Non-Economic factors

-National pride gained by production of a product calls for a production subsidy as the least-cost way to achieve the objective. National pride in self-sufficiency calls for a tariff or other import limit, because in this case the objective is specifically to reduce or eliminate imports.

-National defense

Have products that will be important in future military emergency. Food, ships, fotwear..providing for the national defense is usually least costly using a subsidy to domestic production capacity, leaving depletable resources in the ground, or building stockpiles.
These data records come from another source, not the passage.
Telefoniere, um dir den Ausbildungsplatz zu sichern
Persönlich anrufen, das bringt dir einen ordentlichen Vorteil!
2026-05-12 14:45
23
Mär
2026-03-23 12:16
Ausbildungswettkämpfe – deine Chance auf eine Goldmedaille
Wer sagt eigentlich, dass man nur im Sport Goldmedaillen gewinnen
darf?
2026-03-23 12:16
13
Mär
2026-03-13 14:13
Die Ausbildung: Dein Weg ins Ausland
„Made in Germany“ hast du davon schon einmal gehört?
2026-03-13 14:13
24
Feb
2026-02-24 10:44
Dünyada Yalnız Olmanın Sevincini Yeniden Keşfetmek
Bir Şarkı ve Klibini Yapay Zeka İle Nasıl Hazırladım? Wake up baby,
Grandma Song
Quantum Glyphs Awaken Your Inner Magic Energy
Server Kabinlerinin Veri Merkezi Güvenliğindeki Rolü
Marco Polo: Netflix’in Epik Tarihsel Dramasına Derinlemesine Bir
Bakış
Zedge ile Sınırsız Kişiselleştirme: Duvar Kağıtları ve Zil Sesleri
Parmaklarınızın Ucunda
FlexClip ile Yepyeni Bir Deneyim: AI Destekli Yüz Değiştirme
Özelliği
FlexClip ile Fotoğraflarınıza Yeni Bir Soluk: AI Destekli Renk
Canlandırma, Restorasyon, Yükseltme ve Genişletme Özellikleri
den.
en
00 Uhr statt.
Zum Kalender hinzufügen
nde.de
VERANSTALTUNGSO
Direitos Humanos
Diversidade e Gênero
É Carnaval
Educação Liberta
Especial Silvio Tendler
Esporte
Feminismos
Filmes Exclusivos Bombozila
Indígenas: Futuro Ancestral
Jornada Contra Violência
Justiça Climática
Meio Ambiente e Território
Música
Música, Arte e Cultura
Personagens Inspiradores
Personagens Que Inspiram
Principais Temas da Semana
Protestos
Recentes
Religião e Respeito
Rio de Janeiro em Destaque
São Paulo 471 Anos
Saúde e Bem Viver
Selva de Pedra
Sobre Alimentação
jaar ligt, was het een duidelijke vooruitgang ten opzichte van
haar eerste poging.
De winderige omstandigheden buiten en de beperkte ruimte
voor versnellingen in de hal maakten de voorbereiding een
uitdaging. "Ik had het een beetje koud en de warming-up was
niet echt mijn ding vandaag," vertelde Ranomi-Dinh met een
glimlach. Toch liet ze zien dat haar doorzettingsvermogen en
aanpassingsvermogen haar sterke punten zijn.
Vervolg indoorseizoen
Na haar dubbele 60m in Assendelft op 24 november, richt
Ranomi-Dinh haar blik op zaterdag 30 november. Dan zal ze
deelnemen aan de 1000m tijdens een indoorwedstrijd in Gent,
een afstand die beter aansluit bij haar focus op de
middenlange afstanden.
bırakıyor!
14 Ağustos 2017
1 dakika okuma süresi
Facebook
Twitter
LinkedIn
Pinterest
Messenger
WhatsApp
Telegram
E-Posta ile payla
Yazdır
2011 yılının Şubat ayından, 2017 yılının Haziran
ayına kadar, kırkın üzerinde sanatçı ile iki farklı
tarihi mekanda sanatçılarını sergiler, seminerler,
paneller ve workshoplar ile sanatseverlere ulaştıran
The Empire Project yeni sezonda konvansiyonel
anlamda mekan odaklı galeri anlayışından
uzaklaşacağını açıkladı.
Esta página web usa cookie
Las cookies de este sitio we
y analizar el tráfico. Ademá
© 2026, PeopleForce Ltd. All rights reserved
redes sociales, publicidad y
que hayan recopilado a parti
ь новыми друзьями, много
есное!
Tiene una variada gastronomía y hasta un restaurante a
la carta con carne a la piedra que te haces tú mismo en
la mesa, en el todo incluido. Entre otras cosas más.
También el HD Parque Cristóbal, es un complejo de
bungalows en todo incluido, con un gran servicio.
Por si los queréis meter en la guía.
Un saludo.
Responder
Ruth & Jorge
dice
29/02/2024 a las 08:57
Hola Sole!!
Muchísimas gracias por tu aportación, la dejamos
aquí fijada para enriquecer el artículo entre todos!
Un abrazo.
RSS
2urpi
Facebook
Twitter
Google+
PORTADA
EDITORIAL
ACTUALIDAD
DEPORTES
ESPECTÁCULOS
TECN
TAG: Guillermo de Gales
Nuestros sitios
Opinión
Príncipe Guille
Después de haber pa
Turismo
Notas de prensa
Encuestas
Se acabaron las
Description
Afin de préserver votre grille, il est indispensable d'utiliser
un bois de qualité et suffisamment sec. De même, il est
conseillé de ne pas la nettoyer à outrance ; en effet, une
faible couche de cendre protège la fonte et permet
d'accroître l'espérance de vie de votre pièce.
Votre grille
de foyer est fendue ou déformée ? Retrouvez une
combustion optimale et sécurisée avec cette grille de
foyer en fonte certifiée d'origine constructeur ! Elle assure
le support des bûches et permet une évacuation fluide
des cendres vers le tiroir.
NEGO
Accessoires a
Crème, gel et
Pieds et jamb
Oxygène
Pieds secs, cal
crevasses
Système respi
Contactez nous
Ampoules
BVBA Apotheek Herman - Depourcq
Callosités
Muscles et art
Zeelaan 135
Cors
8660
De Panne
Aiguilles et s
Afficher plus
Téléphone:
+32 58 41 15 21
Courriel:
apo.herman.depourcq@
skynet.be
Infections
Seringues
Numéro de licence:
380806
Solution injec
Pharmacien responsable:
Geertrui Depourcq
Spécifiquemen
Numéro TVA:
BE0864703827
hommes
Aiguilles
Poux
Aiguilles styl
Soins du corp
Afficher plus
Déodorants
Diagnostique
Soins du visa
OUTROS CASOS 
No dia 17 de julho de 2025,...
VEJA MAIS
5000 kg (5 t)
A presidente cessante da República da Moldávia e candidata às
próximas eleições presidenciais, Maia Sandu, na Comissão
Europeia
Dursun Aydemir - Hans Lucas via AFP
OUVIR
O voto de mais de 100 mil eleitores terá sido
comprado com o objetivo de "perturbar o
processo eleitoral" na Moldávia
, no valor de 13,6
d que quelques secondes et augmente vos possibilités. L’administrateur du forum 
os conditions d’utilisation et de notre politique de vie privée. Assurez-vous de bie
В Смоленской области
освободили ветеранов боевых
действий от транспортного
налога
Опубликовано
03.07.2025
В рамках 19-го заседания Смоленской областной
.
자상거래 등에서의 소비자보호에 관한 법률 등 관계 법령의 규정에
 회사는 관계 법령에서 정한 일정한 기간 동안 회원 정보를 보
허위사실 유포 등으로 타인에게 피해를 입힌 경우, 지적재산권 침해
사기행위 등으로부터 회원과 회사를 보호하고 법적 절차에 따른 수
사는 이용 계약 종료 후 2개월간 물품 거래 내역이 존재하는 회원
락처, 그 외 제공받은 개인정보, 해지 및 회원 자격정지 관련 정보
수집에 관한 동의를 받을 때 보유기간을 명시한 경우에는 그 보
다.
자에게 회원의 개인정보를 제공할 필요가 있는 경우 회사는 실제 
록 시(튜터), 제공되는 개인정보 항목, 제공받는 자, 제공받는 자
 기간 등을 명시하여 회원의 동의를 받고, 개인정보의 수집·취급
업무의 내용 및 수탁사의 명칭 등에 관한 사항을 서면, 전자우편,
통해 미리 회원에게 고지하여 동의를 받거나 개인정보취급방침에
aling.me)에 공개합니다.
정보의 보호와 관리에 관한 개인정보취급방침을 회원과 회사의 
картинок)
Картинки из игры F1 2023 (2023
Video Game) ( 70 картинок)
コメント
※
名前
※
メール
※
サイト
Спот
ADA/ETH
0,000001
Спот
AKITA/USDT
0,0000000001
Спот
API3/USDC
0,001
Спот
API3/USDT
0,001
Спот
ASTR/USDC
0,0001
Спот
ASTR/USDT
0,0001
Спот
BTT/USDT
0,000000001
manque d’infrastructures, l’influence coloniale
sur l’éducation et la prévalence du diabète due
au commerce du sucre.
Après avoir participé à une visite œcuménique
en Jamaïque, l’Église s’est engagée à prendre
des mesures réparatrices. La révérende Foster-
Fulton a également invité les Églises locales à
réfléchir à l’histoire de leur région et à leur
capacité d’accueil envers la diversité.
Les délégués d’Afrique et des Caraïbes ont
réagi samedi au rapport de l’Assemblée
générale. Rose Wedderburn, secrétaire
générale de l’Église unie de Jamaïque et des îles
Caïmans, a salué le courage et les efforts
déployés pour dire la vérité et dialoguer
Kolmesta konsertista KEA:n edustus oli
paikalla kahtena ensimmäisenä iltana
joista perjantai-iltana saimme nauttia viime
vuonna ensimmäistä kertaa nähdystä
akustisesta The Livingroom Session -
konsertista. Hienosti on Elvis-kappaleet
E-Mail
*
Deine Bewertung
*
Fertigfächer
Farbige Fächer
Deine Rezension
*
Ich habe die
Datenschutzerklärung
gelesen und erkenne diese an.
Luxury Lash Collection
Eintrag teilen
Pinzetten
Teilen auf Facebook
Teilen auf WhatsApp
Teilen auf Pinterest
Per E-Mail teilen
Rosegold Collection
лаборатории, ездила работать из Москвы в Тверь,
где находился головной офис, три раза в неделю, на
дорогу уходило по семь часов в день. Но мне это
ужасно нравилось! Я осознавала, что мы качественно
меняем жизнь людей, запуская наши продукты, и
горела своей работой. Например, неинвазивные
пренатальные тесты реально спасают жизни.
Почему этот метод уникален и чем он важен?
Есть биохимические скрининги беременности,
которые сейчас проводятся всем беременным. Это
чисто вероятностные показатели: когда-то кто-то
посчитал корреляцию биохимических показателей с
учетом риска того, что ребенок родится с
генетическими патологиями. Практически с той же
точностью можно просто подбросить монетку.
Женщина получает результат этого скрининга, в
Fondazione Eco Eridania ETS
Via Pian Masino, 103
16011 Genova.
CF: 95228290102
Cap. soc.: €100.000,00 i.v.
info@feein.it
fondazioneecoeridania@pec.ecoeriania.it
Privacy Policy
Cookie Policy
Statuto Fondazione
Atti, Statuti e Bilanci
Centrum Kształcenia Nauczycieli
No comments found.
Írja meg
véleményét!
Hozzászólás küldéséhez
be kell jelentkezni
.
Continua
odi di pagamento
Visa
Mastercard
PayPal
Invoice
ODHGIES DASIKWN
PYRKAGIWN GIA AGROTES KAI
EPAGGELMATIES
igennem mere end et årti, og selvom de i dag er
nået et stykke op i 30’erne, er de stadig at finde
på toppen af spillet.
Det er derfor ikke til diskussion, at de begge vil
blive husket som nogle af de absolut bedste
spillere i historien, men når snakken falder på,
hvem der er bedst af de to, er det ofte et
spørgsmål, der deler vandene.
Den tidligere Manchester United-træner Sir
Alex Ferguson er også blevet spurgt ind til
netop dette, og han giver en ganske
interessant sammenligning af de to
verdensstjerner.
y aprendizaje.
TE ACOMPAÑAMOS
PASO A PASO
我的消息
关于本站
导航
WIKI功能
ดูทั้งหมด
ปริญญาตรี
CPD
In the latter two cases imports can be part of the solution, if they are the least costly way to acquire items during peacetime for consumption or to build up the stockpiles.

-Third, income redistribution is best achieved through income taxes and transfers and not by trade restrictions.

The Politics of protection

The chapter concludes by surveying the political economy of trade policy, using analysis based on five major elements:

  • how much the winners gain from protection and how many benefit.
  • how much the losers are harmed by protection and how many lose.
  • what reasons individual people and companies have for taking positions for or against protection.
  • what types of political activities people and companies can use and their costs.
  • what the political institutions and processes are.

Tariffs and other trade barriers are unlikely under at least two combinations of these elements:

  • when decisions are made by direct voting and people vote based on whether they are winners or losers from protection, or
  • when individuals are willing to devote all of their gains from winning (for or against protection) to lobbying or contributions and elected representatives (or other government officials) decide on the basis of the amount of lobbying or contributions they receive.

Tariffs and other trade barriers are more likely to be adopted when the group that will gain from protection is better organized in its lobbying and contributions.

In fact, we often expect that the group with the smaller number of individuals can be more effective, because the larger gain per individual is likely to result in more activity by the smaller group, and because the smaller group is more likely to find ways to overcome the free-rider problem.

The small number of import-competing producers are motivated to participate and overcome the free-rider problem, so they become a well-organized group with substantial resources to use politically to seek protection. The outcome is that the well-organized protectionist lobby sways a majority of politicians to enact tariffs or other import barriers. (The box on sugar protection provides an example of these forces and the outcome).

In addition to explaining the general political process that leads to protection, this model of political activity can explain several specific features of trade policy. Tariff escalation occurs because the buyers of materials and component are firms that can organize to oppose tariffs on these intermediate goods.

Offers to reduce tariffs in a multilateral trade negotiation are called concessions because producer groups are politically powerful.

In addition, sudden damage creates sympathy, so that even those who are hurt by protection sometimes say that they favor protection to assist those hurt by rising imports. In fact, given this discussion, the surprising thing is not that there is some protection, but that there is not more protection that we actually have in countries with representative democracies.